Tuesday nights were Fenwick nights. My friends and I packed up our bags and headed over to the library from our freshman residence hall in the Honors College Living Learning Community, stopped for some Argo Tea on the first floor, and settled in for the evening. Some of the time we’d get our homework done in silence, but usually we would only make it ten or fifteen minutes before one of us got so excited about what we were doing that we looked up, flipped our laptop screen around, and whispered, “Did you know…?!” One of my best friends was studying Russian and global affairs; another was a conflict major; another was a pre-med biology major—so, in addition to my own economics homework, I learned Russian words and conflict theories and chemical compounds in hushed whispers from across the library table.
At midnight, when the library staff told us to go home, we’d pack up our bags again and head to Southside for late night. Over mac-and-cheese wedges and vanilla soft serve topped with Cinnamon Toast Crunch, we talked about our class projects, asked big philosophical questions, and planned weekend trips in practically the same breath.
Living with other freshmen who were passionate about learning gave me the freedom to be passionate about it, too, even though our shared love of learning often ran into the difficulty of differing opinions. I came to Mason from a small high school where most of my friends thought like me. When I first met one of my now-best friends at the Honors College Celebration of Excellence event, it took us about ten minutes to hit significant areas of disagreement—I’m talking religion-and-politics significant. Six months later, when the two of us moved onto the same floor with twenty-two other freshmen, our floor quickly found that we had twenty-four different opinions. If we weren’t careful, our late-night discussions would turn into heated debates. We had to learn how to disagree without offense, how to balance conviction and compassion.
It wasn’t easy. But as it turns out, the kind of friends who are willing to challenge you are also the friends who know your parents by name, help you move, and take care of you when you’re sick. In sophomore year, after we’d moved to different residence halls, my friends and I met for dinner in the dining hall almost every night. Over paninis and salads and pizza, we asked “Guess what I learned today?!”, celebrated our wins, and shared our disappointments. In junior year, we not only continued to proofread each other’s papers but also hung out at each other’s apartments, visited each other’s hometowns, and went on road trips.
Now we’re seniors halfway through our last semester.

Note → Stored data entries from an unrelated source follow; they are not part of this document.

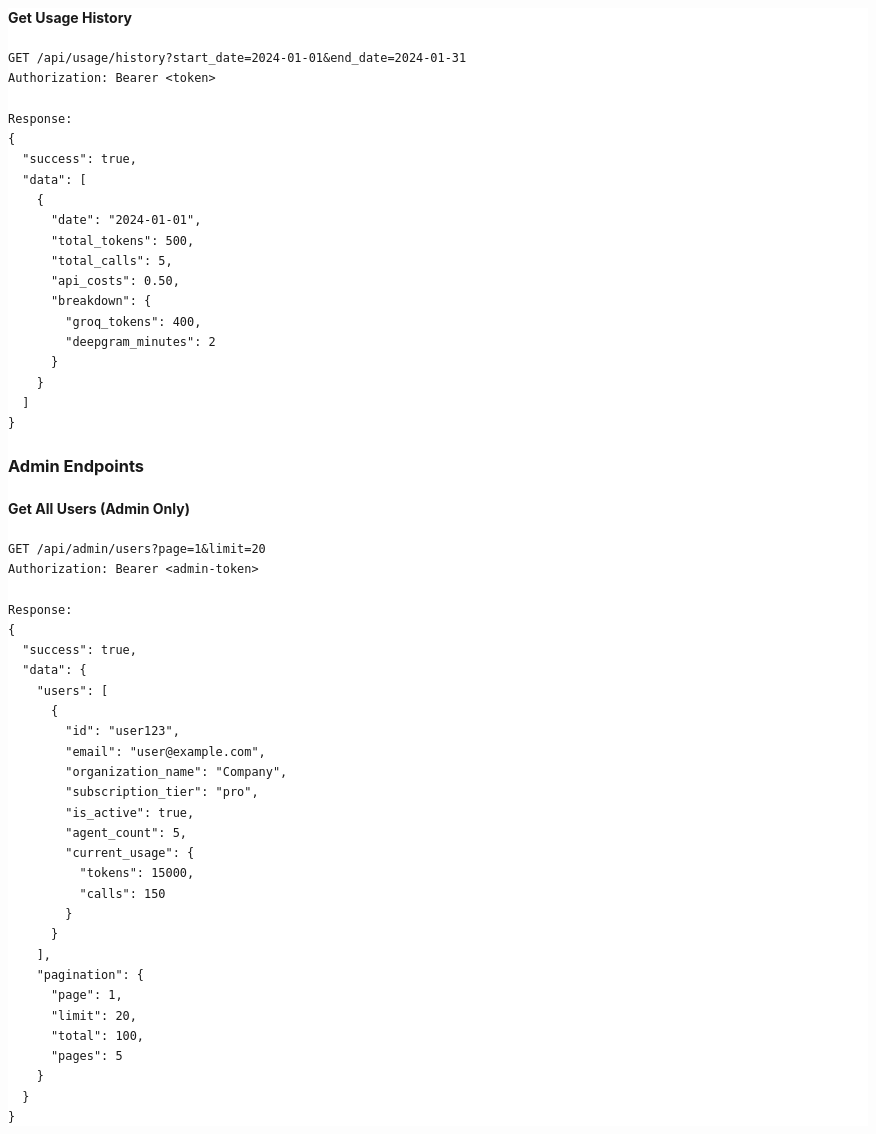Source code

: #### Get Usage History
```http
GET /api/usage/history?start_date=2024-01-01&end_date=2024-01-31
Authorization: Bearer <token>

Response:
{
  "success": true,
  "data": [
    {
      "date": "2024-01-01",
      "total_tokens": 500,
      "total_calls": 5,
      "api_costs": 0.50,
      "breakdown": {
        "groq_tokens": 400,
        "deepgram_minutes": 2
      }
    }
  ]
}
```

### Admin Endpoints

#### Get All Users (Admin Only)
```http
GET /api/admin/users?page=1&limit=20
Authorization: Bearer <admin-token>

Response:
{
  "success": true,
  "data": {
    "users": [
      {
        "id": "user123",
        "email": "user@example.com",
        "organization_name": "Company",
        "subscription_tier": "pro",
        "is_active": true,
        "agent_count": 5,
        "current_usage": {
          "tokens": 15000,
          "calls": 150
        }
      }
    ],
    "pagination": {
      "page": 1,
      "limit": 20,
      "total": 100,
      "pages": 5
    }
  }
}
```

Though Tuesday nights are no longer Fenwick nights, we still make tea at midnight and stay up late to discuss big questions. We’re still celebrating each other’s wins, which now look like job offers and graduate school acceptances, and we’re still sharing each other’s losses—graduate school rejections, hard classes, and the ins and outs of pandemic life. Despite our debates, discussions, and disagreements, living in the Honors LLC didn’t primarily give me intellectual opponents or allies. It gave me friends.
When you’re choosing where to go to college, you should look for a university with interesting classes and accomplished professors that will prepare you for graduate school or your career. I’ve certainly found those at Mason. I’ve also found, though, that it’s important to choose a university where you’ll learn from your peers. Inside Mason’s classrooms, I learned programming languages, the mechanics of writing a research paper, and the major schools of macroeconomic thought, all of which are valuable lessons that I’ll apply to my career post-graduation. But outside Mason’s classrooms, in Fenwick and Southside and my own living room, I learned to love learning and to discuss big questions with respect, compassion, and love—and those are lessons I’ll carry with me wherever I go.